• **TEXT UNDER STUDY**:
"""

Remarks by André Armand Cardinal Vingt-Trois, Archbishop of Paris and President of the French Roman Catholic Bishops’ Conference
March 4, 2008
The Museum is a place for public witness against antisemitism and Holocaust denial. In March of 2008, the Archbishop of Paris, André Cardinal Vingt-Trois, visited the Museum with a delegation of six bishops from the French Roman Catholic Church. Cardinal Vingt-Trois has long been active in the education and formation of clergy in France, and he is a leading voice in France for interreligious understanding and dialogue.
In remarks made before a group of religious leaders and dignitaries in the Museum’s Hall of Remembrance, the Cardinal emphasized the importance of teaching Holocaust history and memory, particularly for young people: “We consider it our duty to make it crystal clear that racism and antisemitism are serious sins,” he noted. “Awareness of how deadly the sin of antisemitism is was brought about by the discovery of the horror of the Shoah. This established fact must now be transmitted to the younger generations, and I am convinced that the knowledge of history is the best means to fulfill our mission.”
Below is the full text of the Cardinal’s remarks at the Museum.
[United States Holocaust Memorial Museum, Tuesday, March 4th, 2008.]
Dear Mrs Bloomfield, dear Mr Shapiro, dear Rabbis, Your Eminence, Your Excellencies, dear reverend fathers, ladies and gentlemen, dear friends,
For a long time already I have heard about Washington, DC’s Holocaust Memorial Museum. Father Patrick Desbois always mentions it with much emotion. I am therefore happy to discover it today, and to do so with you all. I realize how impressive it is to visit this place. I remember visiting Yad Vashem in Jerusalem last year. However painful such experiences are, they bear fruit, for our humanity is strengthened by confronting the reality.
An important part of your mission consists in allowing young Americans to become aware of what happened in Western and Eastern Europe, of what some men inflicted upon other men, women, and children just because they had been born Jews. Yours is a vital task, which becomes ever more necessary as time goes by and takes us ever farther away from the event of the Holocaust. It is the task of education.

"""

• **WHAT THE EXERCISE ASKS**: Reproduce the passage of the Holocaust Museum text starting with "An important part" and going on through "task of education.".

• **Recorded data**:
"""

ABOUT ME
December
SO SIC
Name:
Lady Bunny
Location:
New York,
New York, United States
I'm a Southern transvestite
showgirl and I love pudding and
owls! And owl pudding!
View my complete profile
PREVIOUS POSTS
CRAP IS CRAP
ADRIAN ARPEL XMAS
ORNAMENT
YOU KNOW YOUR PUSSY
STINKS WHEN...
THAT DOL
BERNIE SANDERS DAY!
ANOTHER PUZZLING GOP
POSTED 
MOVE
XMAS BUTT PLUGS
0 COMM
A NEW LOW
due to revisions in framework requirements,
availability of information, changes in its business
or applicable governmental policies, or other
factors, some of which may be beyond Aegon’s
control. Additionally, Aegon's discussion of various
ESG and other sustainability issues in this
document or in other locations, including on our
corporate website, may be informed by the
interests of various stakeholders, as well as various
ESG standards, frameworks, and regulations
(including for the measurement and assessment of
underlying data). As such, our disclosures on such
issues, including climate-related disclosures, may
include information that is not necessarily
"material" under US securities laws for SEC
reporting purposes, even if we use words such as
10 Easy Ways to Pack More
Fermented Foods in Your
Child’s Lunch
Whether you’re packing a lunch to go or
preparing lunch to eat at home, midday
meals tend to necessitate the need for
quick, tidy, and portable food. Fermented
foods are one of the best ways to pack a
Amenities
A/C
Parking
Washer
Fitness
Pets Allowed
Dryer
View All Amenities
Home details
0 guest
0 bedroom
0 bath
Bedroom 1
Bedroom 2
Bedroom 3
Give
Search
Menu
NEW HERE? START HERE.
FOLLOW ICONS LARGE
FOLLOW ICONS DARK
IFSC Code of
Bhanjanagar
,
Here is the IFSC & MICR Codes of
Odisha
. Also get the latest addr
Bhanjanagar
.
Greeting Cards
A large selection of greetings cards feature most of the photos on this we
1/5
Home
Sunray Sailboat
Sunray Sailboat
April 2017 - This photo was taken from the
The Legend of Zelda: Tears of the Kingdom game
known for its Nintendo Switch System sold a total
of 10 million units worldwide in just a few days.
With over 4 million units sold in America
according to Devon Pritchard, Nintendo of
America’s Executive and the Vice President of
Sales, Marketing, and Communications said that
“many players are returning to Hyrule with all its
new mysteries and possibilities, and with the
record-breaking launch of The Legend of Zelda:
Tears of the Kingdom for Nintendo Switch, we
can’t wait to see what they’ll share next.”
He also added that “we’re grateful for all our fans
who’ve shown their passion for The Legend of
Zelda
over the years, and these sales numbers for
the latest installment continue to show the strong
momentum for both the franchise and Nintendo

"""

• **EXERCISE RESULT**:
An important part of your mission consists in allowing young Americans to become aware of what happened in Western and Eastern Europe, of what some men inflicted upon other men, women, and children just because they had been born Jews. Yours is a vital task, which becomes ever more necessary as time goes by and takes us ever farther away from the event of the Holocaust. It is the task of education.